30 March: On this day in history
What events happened on 30 March in history? We round up the events, births and deaths…
30 March 1282: Sicilians revolt against their French oppressors
A sunset prayer service turns into a mass riot, kicking off 20 years of war
As the people of Sicily celebrated Easter in 1282, the mood was tense. For more than a decade, the island had been ruled by the French magnate Charles of Anjou, whose heavy taxes and Gallic hangers-on were much resented by the locals. After years of growing unrest, passions were running high; all that was needed was a spark.
Giulio Piatti’s depiction of the Sicilian Vespers, an uprising that took its name from the evening prayer service at which it began in Palermo, Sicily. The bloodshed that night led to a much longer campaign to overthrow the island’s French rulers
It was on Easter Monday, just before the evening Vespers service at the Church of the Holy Spirit, Palermo, that the moment came. As crowds gathered outside the church for the annual festival, a group of swaggering, tipsy French officials, with a man called Drouet particularly prominent, made overtures to some young Sicilian women. In the ensuing melee, one outraged husband plunged his knife into Drouet – and all hell broke loose.

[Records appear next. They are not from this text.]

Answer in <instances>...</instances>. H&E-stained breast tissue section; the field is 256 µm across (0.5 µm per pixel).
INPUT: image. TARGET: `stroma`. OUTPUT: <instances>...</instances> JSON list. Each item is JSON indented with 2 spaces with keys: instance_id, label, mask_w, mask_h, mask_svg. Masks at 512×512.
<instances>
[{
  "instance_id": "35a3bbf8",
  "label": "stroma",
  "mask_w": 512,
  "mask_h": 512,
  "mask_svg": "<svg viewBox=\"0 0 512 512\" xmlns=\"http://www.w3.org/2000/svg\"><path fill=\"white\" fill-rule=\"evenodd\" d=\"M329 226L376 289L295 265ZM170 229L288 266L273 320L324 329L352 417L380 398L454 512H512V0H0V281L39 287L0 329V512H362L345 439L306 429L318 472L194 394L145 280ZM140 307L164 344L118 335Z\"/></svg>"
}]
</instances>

“To the sound of the bells,” wrote the great historian Steven Runciman, “messengers ran through the city calling on the men of Palermo to rise against the oppressor. At once the streets were filled with angry armed men, crying ‘Death to the French’… They poured into the inns frequented by the French and the houses where they dwelt, sparing neither man, woman nor child.” Whenever they found a suspected Frenchmen, the mob demanded that he pronounce the local word ciciri, which outsiders invariably found difficult. Anyone who failed the test was killed.

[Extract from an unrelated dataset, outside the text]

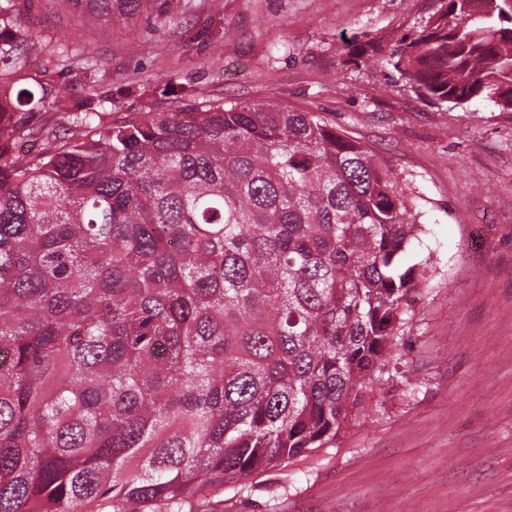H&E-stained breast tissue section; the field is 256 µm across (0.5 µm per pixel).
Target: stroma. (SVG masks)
<instances>
[{"label":"stroma","instance_id":"obj_1","mask_svg":"<svg viewBox=\"0 0 512 512\" xmlns=\"http://www.w3.org/2000/svg\"><path fill=\"white\" fill-rule=\"evenodd\" d=\"M34 67L60 91L35 117L28 157L60 145L69 114L106 99L112 121L187 103L321 112L389 158L419 192L406 265L436 271L396 355L404 380L375 386L332 447L192 512H512V112L475 99L426 105L386 60L430 0H190L178 23L113 18L84 38L74 0H18ZM100 66L45 69L58 37ZM373 42L378 60L349 55Z\"/></svg>","mask_w":512,"mask_h":512}]
</instances>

By the next morning, 2,000 people lay dead. The War of the Sicilian Vespers had begun; it would last for another 20 years. | Written by Dominic Sandbrook
30 March 1533
Thomas Cranmer was consecrated archbishop of Canterbury in St Stephen’s College in the palace of Westminster. Cranmer took the traditional oath of loyalty to the papacy but, in a hint of things to come, immediately followed this with a solemn protestation that his oath would not override the law of God and his loyalty to the king, or act to the hindrance of “reformation of the Christian religion, the government of the English church, or the prerogative of the crown or the well-being of the same commonwealth”.
30 March 1880
The Irish dramatist and socialist Sean O'Casey was born to Protestant parents at 85 Upper Dorset Street, Dublin.
30 March 1811
Birth in Gottingen, Saxony, of chemist Robert Bunsen. He made significant advances in the field of spectroscopy and codiscovered caesium and rubidium and gave his name to the Bunsen Burner.
30 March 1848
An ice jam up-river causes Niagara Falls to stop flowing. Relics from the war of 1812 are found on the dry river bed.
30 March 1867
The United States agrees to buy Alaska from Russia for $7.2 million.
30 March 1912
The Oxford v Cambridge boat race had to be abandoned after both boats sank. The race was restaged two days later and Oxford emerged victorious.
30 March 1979
Shadow secretary of state for Northern Ireland Airey Neave is killed by a car bomb as he leaves a House of Commons car park. In 1942 he had become the first British POW to make a 'home run' from Colditz.